DRM and paywalls for thee, industrial-scale scraping for me. /s
It's time for us to build our own miniature versions of Internet Archive with the content that is personally important to us . The powers that be will take it down under the guise of defending copyright, while the bigcos continue to suck up every letter of every page that has a publicly available URL.
I find it good that the concept of IP is collapsing, but this shows clearly the corporate dishonesty around it. For decades corporate sites and APIs have pushed all sorts of illegal EULAs and ToSs in attempt to e.g. ban scraping. Now suddenly all of this is scrapped, with of course no explanations given as to why.
IP isn't collapsing for anyone with the means and connections to enforce the law. Microsoft is essentially pickpocketing the peasantry, while steering clear of the feudal lords like Netflix and Google, who can hit back.

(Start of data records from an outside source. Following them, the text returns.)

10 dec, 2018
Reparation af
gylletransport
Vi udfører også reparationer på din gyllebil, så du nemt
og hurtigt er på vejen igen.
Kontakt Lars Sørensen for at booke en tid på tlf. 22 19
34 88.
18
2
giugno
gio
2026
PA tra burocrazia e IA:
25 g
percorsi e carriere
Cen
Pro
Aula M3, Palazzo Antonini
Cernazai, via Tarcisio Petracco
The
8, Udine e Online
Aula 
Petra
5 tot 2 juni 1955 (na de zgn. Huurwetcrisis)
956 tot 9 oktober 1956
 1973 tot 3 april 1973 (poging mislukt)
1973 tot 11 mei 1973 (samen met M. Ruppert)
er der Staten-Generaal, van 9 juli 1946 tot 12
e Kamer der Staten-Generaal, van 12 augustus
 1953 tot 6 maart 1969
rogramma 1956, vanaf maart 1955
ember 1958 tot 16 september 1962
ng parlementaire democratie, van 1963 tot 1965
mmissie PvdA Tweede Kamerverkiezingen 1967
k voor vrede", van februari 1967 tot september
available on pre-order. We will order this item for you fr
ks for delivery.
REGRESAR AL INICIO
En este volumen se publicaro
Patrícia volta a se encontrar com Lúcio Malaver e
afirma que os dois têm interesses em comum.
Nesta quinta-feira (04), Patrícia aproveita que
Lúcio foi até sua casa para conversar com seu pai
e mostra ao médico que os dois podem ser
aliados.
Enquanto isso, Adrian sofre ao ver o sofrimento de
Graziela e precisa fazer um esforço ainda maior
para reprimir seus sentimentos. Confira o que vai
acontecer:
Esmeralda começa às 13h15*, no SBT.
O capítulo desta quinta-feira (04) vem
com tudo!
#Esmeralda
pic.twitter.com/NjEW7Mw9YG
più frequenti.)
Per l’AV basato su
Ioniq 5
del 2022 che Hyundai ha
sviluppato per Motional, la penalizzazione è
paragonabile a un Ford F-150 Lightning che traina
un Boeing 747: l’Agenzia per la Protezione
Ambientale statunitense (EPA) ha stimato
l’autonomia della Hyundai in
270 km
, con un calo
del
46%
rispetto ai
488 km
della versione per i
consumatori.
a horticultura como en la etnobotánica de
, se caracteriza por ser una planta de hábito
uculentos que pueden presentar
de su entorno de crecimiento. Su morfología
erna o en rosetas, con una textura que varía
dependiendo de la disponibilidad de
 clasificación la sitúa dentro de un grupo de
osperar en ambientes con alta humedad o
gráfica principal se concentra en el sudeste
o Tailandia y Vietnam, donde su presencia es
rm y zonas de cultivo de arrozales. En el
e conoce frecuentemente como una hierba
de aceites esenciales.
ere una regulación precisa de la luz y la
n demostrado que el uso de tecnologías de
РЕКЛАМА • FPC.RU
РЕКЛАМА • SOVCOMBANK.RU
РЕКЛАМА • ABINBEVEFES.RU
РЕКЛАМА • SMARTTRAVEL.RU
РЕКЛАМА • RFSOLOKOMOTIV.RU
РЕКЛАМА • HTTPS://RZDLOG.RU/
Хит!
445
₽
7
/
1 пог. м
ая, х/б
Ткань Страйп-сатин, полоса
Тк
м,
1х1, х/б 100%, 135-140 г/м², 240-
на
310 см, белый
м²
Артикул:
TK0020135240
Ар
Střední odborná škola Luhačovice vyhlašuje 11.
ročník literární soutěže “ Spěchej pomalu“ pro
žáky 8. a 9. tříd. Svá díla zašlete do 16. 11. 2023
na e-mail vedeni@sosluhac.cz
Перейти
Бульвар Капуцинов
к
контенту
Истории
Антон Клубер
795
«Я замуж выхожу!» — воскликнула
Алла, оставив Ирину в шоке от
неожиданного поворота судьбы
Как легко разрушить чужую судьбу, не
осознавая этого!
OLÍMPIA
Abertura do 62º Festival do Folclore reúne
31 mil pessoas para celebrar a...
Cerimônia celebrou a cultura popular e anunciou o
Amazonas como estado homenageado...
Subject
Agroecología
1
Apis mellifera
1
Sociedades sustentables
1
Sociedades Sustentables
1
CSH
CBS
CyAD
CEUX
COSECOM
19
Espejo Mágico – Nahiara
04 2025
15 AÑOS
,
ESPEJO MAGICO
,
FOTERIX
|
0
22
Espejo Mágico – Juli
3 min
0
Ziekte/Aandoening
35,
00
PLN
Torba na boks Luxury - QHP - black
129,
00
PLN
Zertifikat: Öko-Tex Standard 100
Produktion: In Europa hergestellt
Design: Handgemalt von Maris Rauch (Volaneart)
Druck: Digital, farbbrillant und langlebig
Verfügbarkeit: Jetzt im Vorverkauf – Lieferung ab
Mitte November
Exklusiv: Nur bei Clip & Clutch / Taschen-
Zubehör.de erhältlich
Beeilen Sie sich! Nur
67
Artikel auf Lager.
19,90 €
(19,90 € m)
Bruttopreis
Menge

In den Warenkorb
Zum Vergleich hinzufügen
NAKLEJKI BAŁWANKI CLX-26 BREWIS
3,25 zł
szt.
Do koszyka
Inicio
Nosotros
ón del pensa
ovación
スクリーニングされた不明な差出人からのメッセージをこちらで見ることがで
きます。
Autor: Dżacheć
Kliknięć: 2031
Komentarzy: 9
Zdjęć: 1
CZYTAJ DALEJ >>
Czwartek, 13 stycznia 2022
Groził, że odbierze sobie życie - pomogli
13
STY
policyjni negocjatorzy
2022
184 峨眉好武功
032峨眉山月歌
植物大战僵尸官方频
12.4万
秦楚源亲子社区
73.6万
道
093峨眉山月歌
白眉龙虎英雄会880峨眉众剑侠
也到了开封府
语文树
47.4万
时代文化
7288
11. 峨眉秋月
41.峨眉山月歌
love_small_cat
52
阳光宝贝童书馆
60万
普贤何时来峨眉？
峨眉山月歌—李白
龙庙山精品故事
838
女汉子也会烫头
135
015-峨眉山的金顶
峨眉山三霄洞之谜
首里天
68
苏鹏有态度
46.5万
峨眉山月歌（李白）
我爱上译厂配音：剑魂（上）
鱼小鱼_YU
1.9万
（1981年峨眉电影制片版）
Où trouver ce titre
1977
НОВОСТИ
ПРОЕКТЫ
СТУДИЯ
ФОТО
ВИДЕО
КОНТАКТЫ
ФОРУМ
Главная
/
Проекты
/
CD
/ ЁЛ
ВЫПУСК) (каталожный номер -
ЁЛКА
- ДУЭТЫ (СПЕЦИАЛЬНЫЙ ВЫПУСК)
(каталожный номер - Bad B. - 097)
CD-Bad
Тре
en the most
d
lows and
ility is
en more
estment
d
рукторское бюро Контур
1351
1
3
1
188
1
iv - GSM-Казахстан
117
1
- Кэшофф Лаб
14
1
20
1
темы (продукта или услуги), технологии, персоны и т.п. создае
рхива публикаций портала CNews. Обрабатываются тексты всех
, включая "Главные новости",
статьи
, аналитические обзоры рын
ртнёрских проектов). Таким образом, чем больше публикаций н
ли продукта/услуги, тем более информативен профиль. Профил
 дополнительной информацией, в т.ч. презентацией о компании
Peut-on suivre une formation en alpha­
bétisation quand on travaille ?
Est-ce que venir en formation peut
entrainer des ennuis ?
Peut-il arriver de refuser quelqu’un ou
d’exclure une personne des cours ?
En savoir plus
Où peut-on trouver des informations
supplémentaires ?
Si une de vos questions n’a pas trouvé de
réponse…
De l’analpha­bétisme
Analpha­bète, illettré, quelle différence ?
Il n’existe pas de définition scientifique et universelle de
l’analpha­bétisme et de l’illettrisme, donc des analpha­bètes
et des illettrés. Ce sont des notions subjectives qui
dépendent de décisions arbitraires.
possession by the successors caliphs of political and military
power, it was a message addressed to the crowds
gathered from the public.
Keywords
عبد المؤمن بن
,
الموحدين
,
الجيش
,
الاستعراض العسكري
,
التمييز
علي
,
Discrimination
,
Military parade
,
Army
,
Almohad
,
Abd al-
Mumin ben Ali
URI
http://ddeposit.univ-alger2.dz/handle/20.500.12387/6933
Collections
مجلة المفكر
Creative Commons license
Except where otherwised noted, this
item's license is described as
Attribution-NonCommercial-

I think you may be interpreting the word “relevant” in a different light than the person you’re replying to.
It reads to me as if you’re saying physical media is important for humanity as a whole and the preservation of knowledge, while your parent comment is saying physical media is no longer significant to individual consumers because it’s not their preferred method of consumption.
Until that eBook inevitably gets uploaded to a piracy site. The implication is that if a web crawler can find it anywhere then it's fair game, regardless of provenance.
Authors of open source code should consider adding explicit restrictions to their license barring the use of their code to train AI. This would make it easier to file lawsuits against Microsoft and others of their ilk who think they can train their AI with other people's work without fair compensation.